Most Americans these days know that being overweight isn’t good for you. Carrying too much fat on your body is hard on your joints, bad for your heart, and makes it difficult to exercise. Being overweight can also lead to a host of other problems such as diabetes, or exacerbate existing ones such as sexual dysfunction.
Because of all of these negative effects of excess weight, the medical community routinely stresses things such as eating a balanced diet and getting enough physical activity. These lifestyle changes can help many people shed some pounds and get back into a healthy weight for their height.
The downside, though, is that such changes are hard to make. They frequently require sacrifices such as skipping dessert, second helpings, or avoiding certain foods altogether, and can require us to go out of comfort zone to learn to play a sport or wake up early to go running. In addition, the hectic pace of modern life can make it difficult to carve out the time to hit the gym or have something other than take-out for dinner.

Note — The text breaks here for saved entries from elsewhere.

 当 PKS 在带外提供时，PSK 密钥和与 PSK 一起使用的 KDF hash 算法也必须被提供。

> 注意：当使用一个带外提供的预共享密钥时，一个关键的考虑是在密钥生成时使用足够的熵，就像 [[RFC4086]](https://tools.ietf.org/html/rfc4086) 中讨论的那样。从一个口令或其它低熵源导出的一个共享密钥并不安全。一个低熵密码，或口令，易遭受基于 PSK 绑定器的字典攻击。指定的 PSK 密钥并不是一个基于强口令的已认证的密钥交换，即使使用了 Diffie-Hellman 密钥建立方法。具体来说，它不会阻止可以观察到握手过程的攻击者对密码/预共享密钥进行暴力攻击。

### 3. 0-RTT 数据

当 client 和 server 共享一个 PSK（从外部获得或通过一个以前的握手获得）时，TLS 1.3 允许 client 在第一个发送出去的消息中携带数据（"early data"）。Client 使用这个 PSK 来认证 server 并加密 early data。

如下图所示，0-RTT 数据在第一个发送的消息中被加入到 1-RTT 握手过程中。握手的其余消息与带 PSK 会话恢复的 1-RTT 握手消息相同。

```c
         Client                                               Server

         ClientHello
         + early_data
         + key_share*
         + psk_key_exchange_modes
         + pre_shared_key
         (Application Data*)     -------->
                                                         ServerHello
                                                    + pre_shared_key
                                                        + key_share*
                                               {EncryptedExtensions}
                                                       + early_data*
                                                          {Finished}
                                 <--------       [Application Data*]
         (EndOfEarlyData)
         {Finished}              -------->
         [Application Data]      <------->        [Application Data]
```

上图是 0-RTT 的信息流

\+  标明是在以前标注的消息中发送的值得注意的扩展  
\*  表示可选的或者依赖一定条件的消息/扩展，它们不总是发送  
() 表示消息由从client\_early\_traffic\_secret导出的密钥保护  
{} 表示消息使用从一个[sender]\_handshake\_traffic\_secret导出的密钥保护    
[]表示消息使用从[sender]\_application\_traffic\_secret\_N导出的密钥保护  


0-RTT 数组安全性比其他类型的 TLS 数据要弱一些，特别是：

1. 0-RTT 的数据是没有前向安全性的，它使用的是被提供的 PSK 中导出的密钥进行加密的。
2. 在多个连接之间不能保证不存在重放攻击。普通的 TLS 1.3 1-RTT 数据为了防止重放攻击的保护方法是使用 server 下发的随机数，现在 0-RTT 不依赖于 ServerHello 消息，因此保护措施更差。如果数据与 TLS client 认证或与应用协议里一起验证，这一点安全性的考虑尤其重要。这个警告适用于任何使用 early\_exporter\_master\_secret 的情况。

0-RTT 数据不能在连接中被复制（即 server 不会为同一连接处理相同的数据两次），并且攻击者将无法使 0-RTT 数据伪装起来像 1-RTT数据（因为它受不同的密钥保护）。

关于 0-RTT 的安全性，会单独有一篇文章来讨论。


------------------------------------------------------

Finally, the results from such lifestyle changes are gradual, taking months or even years of hard work before the person reaches his or her target weight.

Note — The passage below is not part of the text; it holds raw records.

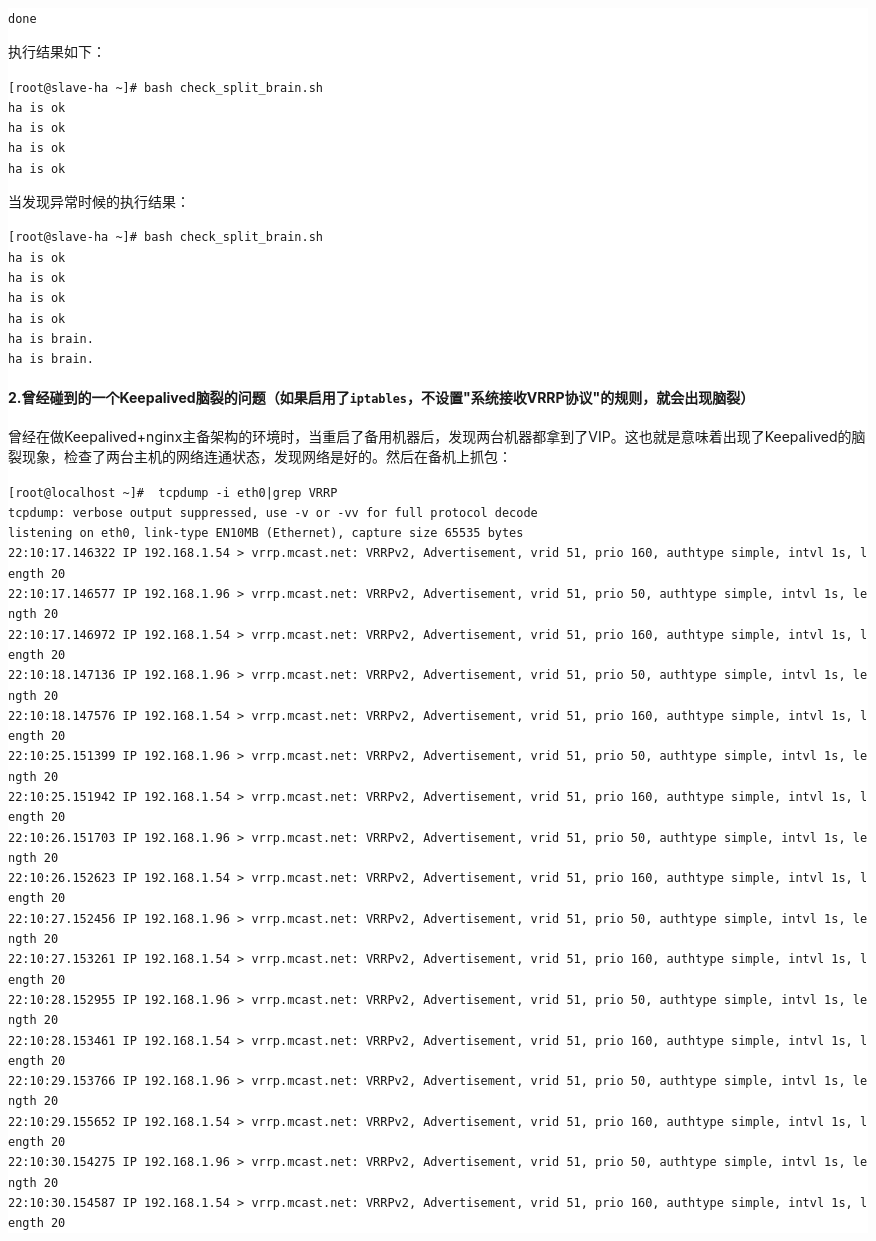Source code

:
```
done
```
执行结果如下：
```
[root@slave-ha ~]# bash check_split_brain.sh
ha is ok
ha is ok
ha is ok
ha is ok
```
当发现异常时候的执行结果：
```
[root@slave-ha ~]# bash check_split_brain.sh
ha is ok
ha is ok
ha is ok
ha is ok
ha is brain.
ha is brain.
```

#### 2.曾经碰到的一个Keepalived脑裂的问题（如果启用了`iptables`，不设置"系统接收VRRP协议"的规则，就会出现脑裂）
曾经在做Keepalived+nginx主备架构的环境时，当重启了备用机器后，发现两台机器都拿到了VIP。这也就是意味着出现了Keepalived的脑裂现象，检查了两台主机的网络连通状态，发现网络是好的。然后在备机上抓包：
```
[root@localhost ~]#  tcpdump -i eth0|grep VRRP 
tcpdump: verbose output suppressed, use -v or -vv for full protocol decode 
listening on eth0, link-type EN10MB (Ethernet), capture size 65535 bytes 
22:10:17.146322 IP 192.168.1.54 > vrrp.mcast.net: VRRPv2, Advertisement, vrid 51, prio 160, authtype simple, intvl 1s, length 20 
22:10:17.146577 IP 192.168.1.96 > vrrp.mcast.net: VRRPv2, Advertisement, vrid 51, prio 50, authtype simple, intvl 1s, length 20 
22:10:17.146972 IP 192.168.1.54 > vrrp.mcast.net: VRRPv2, Advertisement, vrid 51, prio 160, authtype simple, intvl 1s, length 20 
22:10:18.147136 IP 192.168.1.96 > vrrp.mcast.net: VRRPv2, Advertisement, vrid 51, prio 50, authtype simple, intvl 1s, length 20 
22:10:18.147576 IP 192.168.1.54 > vrrp.mcast.net: VRRPv2, Advertisement, vrid 51, prio 160, authtype simple, intvl 1s, length 20 
22:10:25.151399 IP 192.168.1.96 > vrrp.mcast.net: VRRPv2, Advertisement, vrid 51, prio 50, authtype simple, intvl 1s, length 20 
22:10:25.151942 IP 192.168.1.54 > vrrp.mcast.net: VRRPv2, Advertisement, vrid 51, prio 160, authtype simple, intvl 1s, length 20 
22:10:26.151703 IP 192.168.1.96 > vrrp.mcast.net: VRRPv2, Advertisement, vrid 51, prio 50, authtype simple, intvl 1s, length 20 
22:10:26.152623 IP 192.168.1.54 > vrrp.mcast.net: VRRPv2, Advertisement, vrid 51, prio 160, authtype simple, intvl 1s, length 20 
22:10:27.152456 IP 192.168.1.96 > vrrp.mcast.net: VRRPv2, Advertisement, vrid 51, prio 50, authtype simple, intvl 1s, length 20 
22:10:27.153261 IP 192.168.1.54 > vrrp.mcast.net: VRRPv2, Advertisement, vrid 51, prio 160, authtype simple, intvl 1s, length 20 
22:10:28.152955 IP 192.168.1.96 > vrrp.mcast.net: VRRPv2, Advertisement, vrid 51, prio 50, authtype simple, intvl 1s, length 20 
22:10:28.153461 IP 192.168.1.54 > vrrp.mcast.net: VRRPv2, Advertisement, vrid 51, prio 160, authtype simple, intvl 1s, length 20 
22:10:29.153766 IP 192.168.1.96 > vrrp.mcast.net: VRRPv2, Advertisement, vrid 51, prio 50, authtype simple, intvl 1s, length 20 
22:10:29.155652 IP 192.168.1.54 > vrrp.mcast.net: VRRPv2, Advertisement, vrid 51, prio 160, authtype simple, intvl 1s, length 20 
22:10:30.154275 IP 192.168.1.96 > vrrp.mcast.net: VRRPv2, Advertisement, vrid 51, prio 50, authtype simple, intvl 1s, length 20 
22:10:30.154587 IP 192.168.1.54 > vrrp.mcast.net: VRRPv2, Advertisement, vrid 51, prio 160, authtype simple, intvl 1s, length 20 
```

All of these problems with traditional methods of weight loss lead many people to turn to alternative solutions such as liposuction. Liposuction is a cosmetic procedure specifically designed to instantly remove fat from the body without recourse to dieting or additional exercise. During the procedure, the surgeon uses special hollow tubes called cannulas to break up and vacuum out unwanted fat deposits from the patient’s body. The procedure only takes an hour or two, is usually an outpatient procedure, and doesn’t require a very long or intensive recovery period.
All of these advantages combine to make liposuction appealing to a large number of people, but unfortunately, there is a catch. Liposuction is billed as a cosmetic procedure for a reason: it cannot typically take more than ten pounds of fat at a time, and usually only from one or two specific areas of the body. This means that if a person is fifty pounds overweight, they’ll still be a long way from their goal, even after liposuction. In addition, whichever body part they had to procedure performed on may look unnaturally slim in comparison.
Additionally, liposuction only removes fat; it cannot convey all of the benefits of a healthy lifestyle. Liposuction may make you thinner, but it will not build muscle and give you good cardiovascular exercise, nor can it make up for the vitamin deficiencies of an unhealthy diet. In short, liposuction works best the way it was designed-as a cosmetic, rather than a medical, procedure.